Write out the material below exactly, with no line missing.

────────────────────

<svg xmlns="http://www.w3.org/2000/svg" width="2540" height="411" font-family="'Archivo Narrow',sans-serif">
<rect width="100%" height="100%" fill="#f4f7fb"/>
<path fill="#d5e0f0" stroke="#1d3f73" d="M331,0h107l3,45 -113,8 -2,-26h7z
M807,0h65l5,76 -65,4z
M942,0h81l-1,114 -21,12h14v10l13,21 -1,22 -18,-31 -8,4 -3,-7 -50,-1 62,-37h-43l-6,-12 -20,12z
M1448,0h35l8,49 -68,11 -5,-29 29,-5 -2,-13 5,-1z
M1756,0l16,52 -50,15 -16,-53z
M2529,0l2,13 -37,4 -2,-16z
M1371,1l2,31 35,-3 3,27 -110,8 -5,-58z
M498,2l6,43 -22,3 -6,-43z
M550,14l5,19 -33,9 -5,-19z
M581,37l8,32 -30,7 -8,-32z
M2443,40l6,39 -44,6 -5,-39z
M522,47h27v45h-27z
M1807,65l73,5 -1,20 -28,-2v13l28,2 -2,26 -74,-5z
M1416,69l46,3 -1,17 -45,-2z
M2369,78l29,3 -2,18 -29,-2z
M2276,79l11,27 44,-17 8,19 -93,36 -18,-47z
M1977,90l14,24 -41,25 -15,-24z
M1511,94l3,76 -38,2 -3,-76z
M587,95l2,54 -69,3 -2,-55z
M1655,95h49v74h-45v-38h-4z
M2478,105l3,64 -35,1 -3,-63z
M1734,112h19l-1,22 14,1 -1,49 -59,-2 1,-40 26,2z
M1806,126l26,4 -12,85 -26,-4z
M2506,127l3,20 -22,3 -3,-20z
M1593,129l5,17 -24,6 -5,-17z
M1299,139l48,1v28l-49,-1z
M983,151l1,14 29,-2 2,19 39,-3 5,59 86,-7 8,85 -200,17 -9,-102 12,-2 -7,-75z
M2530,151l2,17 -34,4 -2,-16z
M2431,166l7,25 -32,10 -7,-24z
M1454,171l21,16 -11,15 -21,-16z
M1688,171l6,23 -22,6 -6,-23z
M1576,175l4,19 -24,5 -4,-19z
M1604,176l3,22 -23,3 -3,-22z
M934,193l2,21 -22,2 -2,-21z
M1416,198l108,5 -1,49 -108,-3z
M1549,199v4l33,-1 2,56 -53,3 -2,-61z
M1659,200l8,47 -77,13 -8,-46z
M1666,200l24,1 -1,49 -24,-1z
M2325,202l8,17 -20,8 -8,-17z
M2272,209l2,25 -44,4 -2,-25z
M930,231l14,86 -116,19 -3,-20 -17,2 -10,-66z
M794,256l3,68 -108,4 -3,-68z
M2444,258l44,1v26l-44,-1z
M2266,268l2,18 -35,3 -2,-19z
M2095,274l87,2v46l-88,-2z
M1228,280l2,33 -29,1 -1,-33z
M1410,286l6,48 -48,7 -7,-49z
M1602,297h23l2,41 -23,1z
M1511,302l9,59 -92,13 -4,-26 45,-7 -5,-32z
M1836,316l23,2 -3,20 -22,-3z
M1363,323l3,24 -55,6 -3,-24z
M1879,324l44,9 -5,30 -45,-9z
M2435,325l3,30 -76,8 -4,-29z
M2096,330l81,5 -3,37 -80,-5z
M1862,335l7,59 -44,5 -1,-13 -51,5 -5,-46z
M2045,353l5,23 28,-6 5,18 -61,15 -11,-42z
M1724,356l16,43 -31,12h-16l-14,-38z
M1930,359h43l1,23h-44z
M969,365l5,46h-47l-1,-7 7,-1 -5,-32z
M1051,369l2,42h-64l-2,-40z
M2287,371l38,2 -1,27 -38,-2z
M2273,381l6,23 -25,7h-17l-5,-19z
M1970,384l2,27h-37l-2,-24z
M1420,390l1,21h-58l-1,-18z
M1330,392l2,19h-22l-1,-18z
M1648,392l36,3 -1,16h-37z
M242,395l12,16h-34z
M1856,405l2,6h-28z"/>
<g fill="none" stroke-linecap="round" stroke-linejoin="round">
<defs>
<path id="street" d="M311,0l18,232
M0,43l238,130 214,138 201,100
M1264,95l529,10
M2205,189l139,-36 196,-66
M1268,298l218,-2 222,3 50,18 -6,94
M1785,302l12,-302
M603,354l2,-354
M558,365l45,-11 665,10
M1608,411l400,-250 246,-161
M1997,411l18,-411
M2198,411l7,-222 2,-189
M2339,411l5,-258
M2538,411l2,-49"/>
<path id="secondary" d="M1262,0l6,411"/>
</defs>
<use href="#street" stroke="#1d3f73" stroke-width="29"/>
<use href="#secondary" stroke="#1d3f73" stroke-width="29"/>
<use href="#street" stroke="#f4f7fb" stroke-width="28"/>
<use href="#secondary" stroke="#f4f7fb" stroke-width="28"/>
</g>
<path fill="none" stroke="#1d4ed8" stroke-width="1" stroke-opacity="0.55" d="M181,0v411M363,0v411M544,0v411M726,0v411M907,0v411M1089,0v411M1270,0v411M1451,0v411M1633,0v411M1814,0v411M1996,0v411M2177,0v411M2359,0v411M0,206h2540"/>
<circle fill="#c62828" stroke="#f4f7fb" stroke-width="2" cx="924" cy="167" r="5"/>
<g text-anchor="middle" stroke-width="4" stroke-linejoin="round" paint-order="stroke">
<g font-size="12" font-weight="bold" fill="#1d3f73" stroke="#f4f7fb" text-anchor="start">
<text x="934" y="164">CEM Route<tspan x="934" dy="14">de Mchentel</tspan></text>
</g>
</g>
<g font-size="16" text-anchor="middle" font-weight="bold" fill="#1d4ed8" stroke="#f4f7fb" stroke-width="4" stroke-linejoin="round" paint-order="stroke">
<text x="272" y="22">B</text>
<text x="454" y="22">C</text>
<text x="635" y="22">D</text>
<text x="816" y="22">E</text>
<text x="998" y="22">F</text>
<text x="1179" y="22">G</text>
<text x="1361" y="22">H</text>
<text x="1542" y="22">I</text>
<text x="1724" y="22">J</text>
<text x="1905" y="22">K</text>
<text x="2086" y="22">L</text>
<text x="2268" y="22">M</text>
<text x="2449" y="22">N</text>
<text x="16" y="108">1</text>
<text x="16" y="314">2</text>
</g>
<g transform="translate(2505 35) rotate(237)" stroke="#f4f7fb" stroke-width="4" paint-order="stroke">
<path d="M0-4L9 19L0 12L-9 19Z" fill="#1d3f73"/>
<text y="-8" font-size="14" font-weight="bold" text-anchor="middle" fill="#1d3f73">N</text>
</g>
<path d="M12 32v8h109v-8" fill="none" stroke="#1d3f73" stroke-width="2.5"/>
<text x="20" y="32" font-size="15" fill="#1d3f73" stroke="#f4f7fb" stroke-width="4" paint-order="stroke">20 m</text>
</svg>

────────────────────

- The completed task:
<svg xmlns="http://www.w3.org/2000/svg" width="2540" height="411" font-family="'Archivo Narrow',sans-serif">
<rect width="100%" height="100%" fill="#f4f7fb"/>
<path fill="#d5e0f0" stroke="#1d3f73" d="M331,0h107l3,45 -113,8 -2,-26h7z
M807,0h65l5,76 -65,4z
M942,0h81l-1,114 -21,12h14v10l13,21 -1,22 -18,-31 -8,4 -3,-7 -50,-1 62,-37h-43l-6,-12 -20,12z
M1448,0h35l8,49 -68,11 -5,-29 29,-5 -2,-13 5,-1z
M1756,0l16,52 -50,15 -16,-53z
M2529,0l2,13 -37,4 -2,-16z
M1371,1l2,31 35,-3 3,27 -110,8 -5,-58z
M498,2l6,43 -22,3 -6,-43z
M550,14l5,19 -33,9 -5,-19z
M581,37l8,32 -30,7 -8,-32z
M2443,40l6,39 -44,6 -5,-39z
M522,47h27v45h-27z
M1807,65l73,5 -1,20 -28,-2v13l28,2 -2,26 -74,-5z
M1416,69l46,3 -1,17 -45,-2z
M2369,78l29,3 -2,18 -29,-2z
M2276,79l11,27 44,-17 8,19 -93,36 -18,-47z
M1977,90l14,24 -41,25 -15,-24z
M1511,94l3,76 -38,2 -3,-76z
M587,95l2,54 -69,3 -2,-55z
M1655,95h49v74h-45v-38h-4z
M2478,105l3,64 -35,1 -3,-63z
M1734,112h19l-1,22 14,1 -1,49 -59,-2 1,-40 26,2z
M1806,126l26,4 -12,85 -26,-4z
M2506,127l3,20 -22,3 -3,-20z
M1593,129l5,17 -24,6 -5,-17z
M1299,139l48,1v28l-49,-1z
M983,151l1,14 29,-2 2,19 39,-3 5,59 86,-7 8,85 -200,17 -9,-102 12,-2 -7,-75z
M2530,151l2,17 -34,4 -2,-16z
M2431,166l7,25 -32,10 -7,-24z
M1454,171l21,16 -11,15 -21,-16z
M1688,171l6,23 -22,6 -6,-23z
M1576,175l4,19 -24,5 -4,-19z
M1604,176l3,22 -23,3 -3,-22z
M934,193l2,21 -22,2 -2,-21z
M1416,198l108,5 -1,49 -108,-3z
M1549,199v4l33,-1 2,56 -53,3 -2,-61z
M1659,200l8,47 -77,13 -8,-46z
M1666,200l24,1 -1,49 -24,-1z
M2325,202l8,17 -20,8 -8,-17z
M2272,209l2,25 -44,4 -2,-25z
M930,231l14,86 -116,19 -3,-20 -17,2 -10,-66z
M794,256l3,68 -108,4 -3,-68z
M2444,258l44,1v26l-44,-1z
M2266,268l2,18 -35,3 -2,-19z
M2095,274l87,2v46l-88,-2z
M1228,280l2,33 -29,1 -1,-33z
M1410,286l6,48 -48,7 -7,-49z
M1602,297h23l2,41 -23,1z
M1511,302l9,59 -92,13 -4,-26 45,-7 -5,-32z
M1836,316l23,2 -3,20 -22,-3z
M1363,323l3,24 -55,6 -3,-24z
M1879,324l44,9 -5,30 -45,-9z
M2435,325l3,30 -76,8 -4,-29z
M2096,330l81,5 -3,37 -80,-5z
M1862,335l7,59 -44,5 -1,-13 -51,5 -5,-46z
M2045,353l5,23 28,-6 5,18 -61,15 -11,-42z
M1724,356l16,43 -31,12h-16l-14,-38z
M1930,359h43l1,23h-44z
M969,365l5,46h-47l-1,-7 7,-1 -5,-32z
M1051,369l2,42h-64l-2,-40z
M2287,371l38,2 -1,27 -38,-2z
M2273,381l6,23 -25,7h-17l-5,-19z
M1970,384l2,27h-37l-2,-24z
M1420,390l1,21h-58l-1,-18z
M1330,392l2,19h-22l-1,-18z
M1648,392l36,3 -1,16h-37z
M242,395l12,16h-34z
M1856,405l2,6h-28z"/>
<g fill="none" stroke-linecap="round" stroke-linejoin="round">
<defs>
<path id="street" d="M311,0l18,232
M0,43l238,130 214,138 201,100
M1264,95l529,10
M2205,189l139,-36 196,-66
M1268,298l218,-2 222,3 50,18 -6,94
M1785,302l12,-302
M603,354l2,-354
M558,365l45,-11 665,10
M1608,411l400,-250 246,-161
M1997,411l18,-411
M2198,411l7,-222 2,-189
M2339,411l5,-258
M2538,411l2,-49"/>
<path id="secondary" d="M1262,0l6,411"/>
</defs>
<use href="#street" stroke="#1d3f73" stroke-width="29"/>
<use href="#secondary" stroke="#1d3f73" stroke-width="29"/>
<use href="#street" stroke="#f4f7fb" stroke-width="28"/>
<use href="#secondary" stroke="#f4f7fb" stroke-width="28"/>
</g>
<path fill="none" stroke="#1d4ed8" stroke-width="1" stroke-opacity="0.55" d="M181,0v411M363,0v411M544,0v411M726,0v411M907,0v411M1089,0v411M1270,0v411M1451,0v411M1633,0v411M1814,0v411M1996,0v411M2177,0v411M2359,0v411M0,206h2540"/>
<circle fill="#c62828" stroke="#f4f7fb" stroke-width="2" cx="924" cy="167" r="5"/>
<g text-anchor="middle" stroke-width="4" stroke-linejoin="round" paint-order="stroke">
<g font-size="12" font-weight="bold" fill="#1d3f73" stroke="#f4f7fb" text-anchor="start">
<text x="934" y="164">CEM Route<tspan x="934" dy="14">de Mchentel</tspan></text>
</g>
</g>
<g font-size="16" text-anchor="middle" font-weight="bold" fill="#1d4ed8" stroke="#f4f7fb" stroke-width="4" stroke-linejoin="round" paint-order="stroke">
<text x="272" y="22">B</text>
<text x="454" y="22">C</text>
<text x="635" y="22">D</text>
<text x="816" y="22">E</text>
<text x="998" y="22">F</text>
<text x="1179" y="22">G</text>
<text x="1361" y="22">H</text>
<text x="1542" y="22">I</text>
<text x="1724" y="22">J</text>
<text x="1905" y="22">K</text>
<text x="2086" y="22">L</text>
<text x="2268" y="22">M</text>
<text x="2449" y="22">N</text>
<text x="16" y="108">1</text>
<text x="16" y="314">2</text>
</g>
<g transform="translate(2505 35) rotate(237)" stroke="#f4f7fb" stroke-width="4" paint-order="stroke">
<path d="M0-4L9 19L0 12L-9 19Z" fill="#1d3f73"/>
<text y="-8" font-size="14" font-weight="bold" text-anchor="middle" fill="#1d3f73">N</text>
</g>
<path d="M12 32v8h109v-8" fill="none" stroke="#1d3f73" stroke-width="2.5"/>
<text x="20" y="32" font-size="15" fill="#1d3f73" stroke="#f4f7fb" stroke-width="4" paint-order="stroke">20 m</text>
</svg>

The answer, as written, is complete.